PROBLEM STATEMENT
Please output every line of the records below word for word, leaving the pictures out of your answer.

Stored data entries
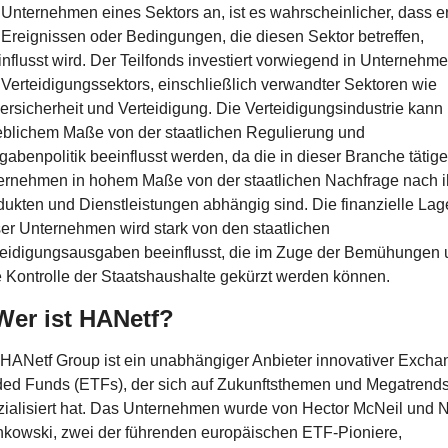
Unternehmen eines Sektors an, ist es wahrscheinlicher, dass er
Ereignissen oder Bedingungen, die diesen Sektor betreffen, 
nflusst wird. Der Teilfonds investiert vorwiegend in Unternehme
Verteidigungssektors, einschließlich verwandter Sektoren wie 
rsicherheit und Verteidigung. Die Verteidigungsindustrie kann i
eblichem Maße von der staatlichen Regulierung und 
abenpolitik beeinflusst werden, da die in dieser Branche tätige
ernehmen in hohem Maße von der staatlichen Nachfrage nach ih
ukten und Dienstleistungen abhängig sind. Die finanzielle Lage
er Unternehmen wird stark von den staatlichen 
teidigungsausgaben beeinflusst, die im Zuge der Bemühungen 
 Kontrolle der Staatshaushalte gekürzt werden können.
Wer ist HANetf?
HANetf Group ist ein unabhängiger Anbieter innovativer Exchan
ded Funds (ETFs), der sich auf Zukunftsthemen und Megatrends
ialisiert hat. Das Unternehmen wurde von Hector McNeil und Ni
nkowski, zwei der führenden europäischen ETF-Pioniere, 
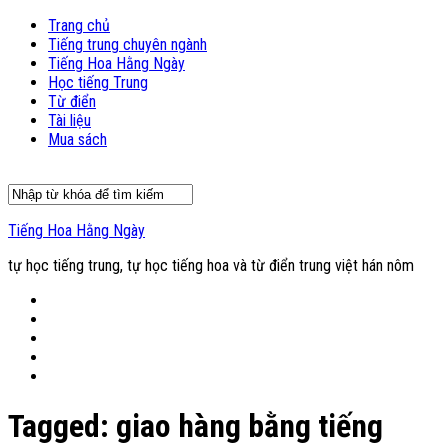
Trang chủ
Tiếng trung chuyên ngành
Tiếng Hoa Hằng Ngày
Học tiếng Trung
Từ điển
Tài liệu
Mua sách
Tiếng Hoa Hằng Ngày
tự học tiếng trung, tự học tiếng hoa và từ điển trung việt hán nôm
Tagged:
giao hàng bằng tiếng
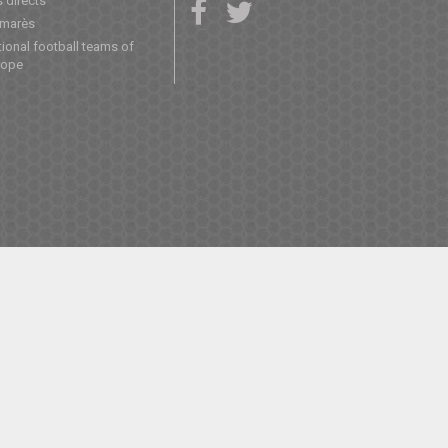
 directs
lmarès
ional football teams of
rope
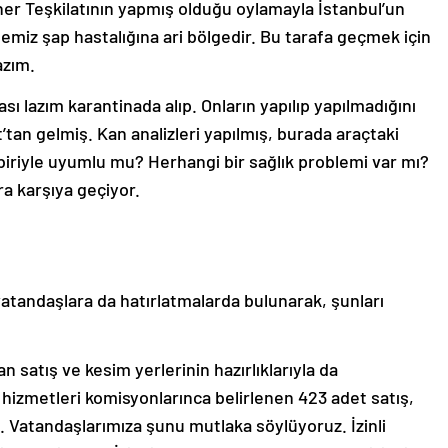
ner Teşkilatının yapmış olduğu oylamayla İstanbul’un
miz şap hastalığına ari bölgedir. Bu tarafa geçmek için
azım.
sı lazım karantinada alıp. Onların yapılıp yapılmadığını
’tan gelmiş. Kan analizleri yapılmış, burada araçtaki
rbiriyle uyumlu mu? Herhangi bir sağlık problemi var mı?
a karşıya geçiyor.
tandaşlara da hatırlatmalarda bulunarak, şunları
n satış ve kesim yerlerinin hazırlıklarıyla da
an hizmetleri komisyonlarınca belirlenen 423 adet satış,
di. Vatandaşlarımıza şunu mutlaka söylüyoruz. İzinli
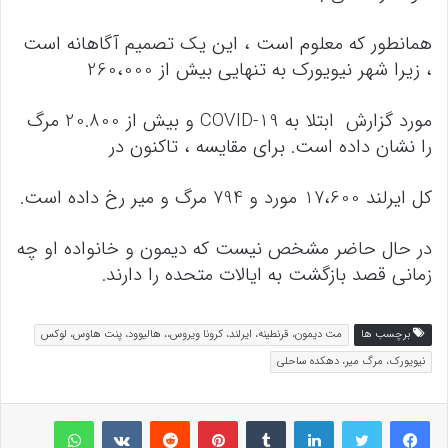
همانطور که معلوم است ، این یک تصمیم آگاهانه است
، زیرا شهر نیویورک به تنهایی بیش از 260،000
مورد گزارش ابتلا به COVID-19 و بیش از 20.800 مرگ
را نشان داده است. برای مقایسه ، تاکنون در
کل ایرلند 17،600 مورد و 794 مرگ و میر رخ داده است.
در حال حاضر مشخص نیست که دیمون و خانواده او چه
زمانی قصد بازگشت به ایالات متحده را دارند.
برچسب ها
مت دیمون، قرنطینه، ایرلند، کرونا ویروس،، هالیوود، پنت هاوس، لوکس
نیویورک، مرگ میر، دهکده ساحلی
لینکداین
تامبلر
پینتریست
Reddit
VKontakte
واتس آپ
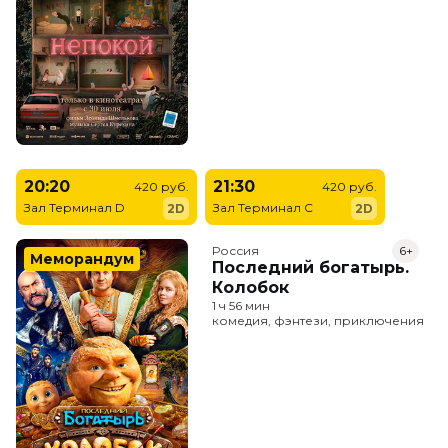
20:20
21:30
420 руб.
420 руб.
Зал Терминал D
Зал Терминал C
2D
2D
Россия
6+
Меморандум
Последний богатырь.
Колобок
1 ч 56 мин
комедия, фэнтези, приключения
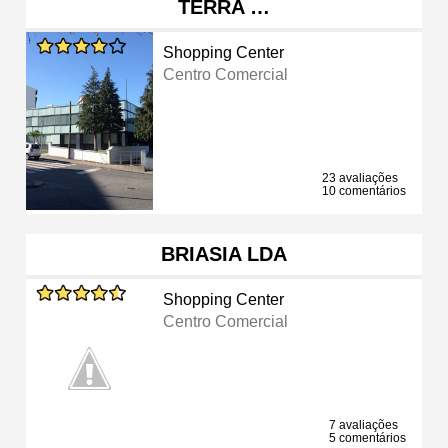
TERRA …
Shopping Center
Centro Comercial
23 avaliações
10 comentários
BRIASIA LDA
Shopping Center
Centro Comercial
7 avaliações
5 comentários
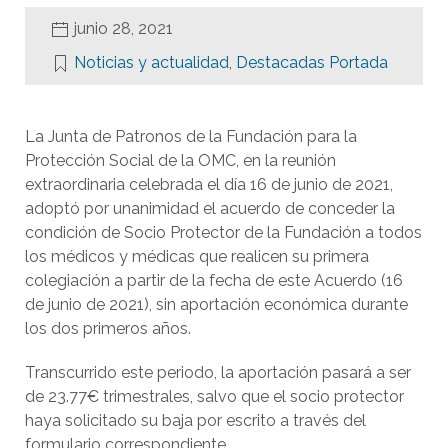
junio 28, 2021
Noticias y actualidad
,
Destacadas Portada
La Junta de Patronos de la Fundación para la
Protección Social de la OMC, en la reunión
extraordinaria celebrada el día 16 de junio de 2021,
adoptó por unanimidad el acuerdo de conceder la
condición de Socio Protector de la Fundación a todos
los médicos y médicas que realicen su primera
colegiación a partir de la fecha de este Acuerdo (16
de junio de 2021), sin aportación económica durante
los dos primeros años.
Transcurrido este periodo, la aportación pasará a ser
de 23.77€ trimestrales, salvo que el socio protector
haya solicitado su baja por escrito a través del
formulario correspondiente.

SOLUTION TO THE PROBLEM
Unternehmen eines Sektors an, ist es wahrscheinlicher, dass er
Ereignissen oder Bedingungen, die diesen Sektor betreffen, 
nflusst wird. Der Teilfonds investiert vorwiegend in Unternehme
Verteidigungssektors, einschließlich verwandter Sektoren wie 
rsicherheit und Verteidigung. Die Verteidigungsindustrie kann i
eblichem Maße von der staatlichen Regulierung und 
abenpolitik beeinflusst werden, da die in dieser Branche tätige
ernehmen in hohem Maße von der staatlichen Nachfrage nach ih
ukten und Dienstleistungen abhängig sind. Die finanzielle Lage
er Unternehmen wird stark von den staatlichen 
teidigungsausgaben beeinflusst, die im Zuge der Bemühungen 
 Kontrolle der Staatshaushalte gekürzt werden können.
Wer ist HANetf?
HANetf Group ist ein unabhängiger Anbieter innovativer Exchan
ded Funds (ETFs), der sich auf Zukunftsthemen und Megatrends
ialisiert hat. Das Unternehmen wurde von Hector McNeil und Ni
nkowski, zwei der führenden europäischen ETF-Pioniere, 
Trang chủ
Tiếng trung chuyên ngành
Tiếng Hoa Hằng Ngày
Học tiếng Trung
Từ điển
Tài liệu
Mua sách
Tiếng Hoa Hằng Ngày
tự học tiếng trung, tự học tiếng hoa và từ điển trung việt hán nôm
Tagged:
giao hàng bằng tiếng
 directs
lmarès
ional football teams of
rope
ner Teşkilatının yapmış olduğu oylamayla İstanbul’un
miz şap hastalığına ari bölgedir. Bu tarafa geçmek için
azım.
sı lazım karantinada alıp. Onların yapılıp yapılmadığını
’tan gelmiş. Kan analizleri yapılmış, burada araçtaki
rbiriyle uyumlu mu? Herhangi bir sağlık problemi var mı?
a karşıya geçiyor.
tandaşlara da hatırlatmalarda bulunarak, şunları
n satış ve kesim yerlerinin hazırlıklarıyla da
an hizmetleri komisyonlarınca belirlenen 423 adet satış,
di. Vatandaşlarımıza şunu mutlaka söylüyoruz. İzinli
همانطور که معلوم است ، این یک تصمیم آگاهانه است
، زیرا شهر نیویورک به تنهایی بیش از 260،000
مورد گزارش ابتلا به COVID-19 و بیش از 20.800 مرگ
را نشان داده است. برای مقایسه ، تاکنون در
کل ایرلند 17،600 مورد و 794 مرگ و میر رخ داده است.
در حال حاضر مشخص نیست که دیمون و خانواده او چه
زمانی قصد بازگشت به ایالات متحده را دارند.
برچسب ها
مت دیمون، قرنطینه، ایرلند، کرونا ویروس،، هالیوود، پنت هاوس، لوکس
نیویورک، مرگ میر، دهکده ساحلی
لینکداین
تامبلر
پینتریست
Reddit
VKontakte
واتس آپ
20:20
21:30
420 руб.
420 руб.
Зал Терминал D
Зал Терминал C
2D
2D
Россия
6+
Меморандум
Последний богатырь.
Колобок
1 ч 56 мин
комедия, фэнтези, приключения
TERRA …
Shopping Center
Centro Comercial
23 avaliações
10 comentários
BRIASIA LDA
Shopping Center
Centro Comercial
7 avaliações
5 comentários
junio 28, 2021
Noticias y actualidad
,
Destacadas Portada
La Junta de Patronos de la Fundación para la
Protección Social de la OMC, en la reunión
extraordinaria celebrada el día 16 de junio de 2021,
adoptó por unanimidad el acuerdo de conceder la
condición de Socio Protector de la Fundación a todos
los médicos y médicas que realicen su primera
colegiación a partir de la fecha de este Acuerdo (16
de junio de 2021), sin aportación económica durante
los dos primeros años.
Transcurrido este periodo, la aportación pasará a ser
de 23.77€ trimestrales, salvo que el socio protector
haya solicitado su baja por escrito a través del
formulario correspondiente.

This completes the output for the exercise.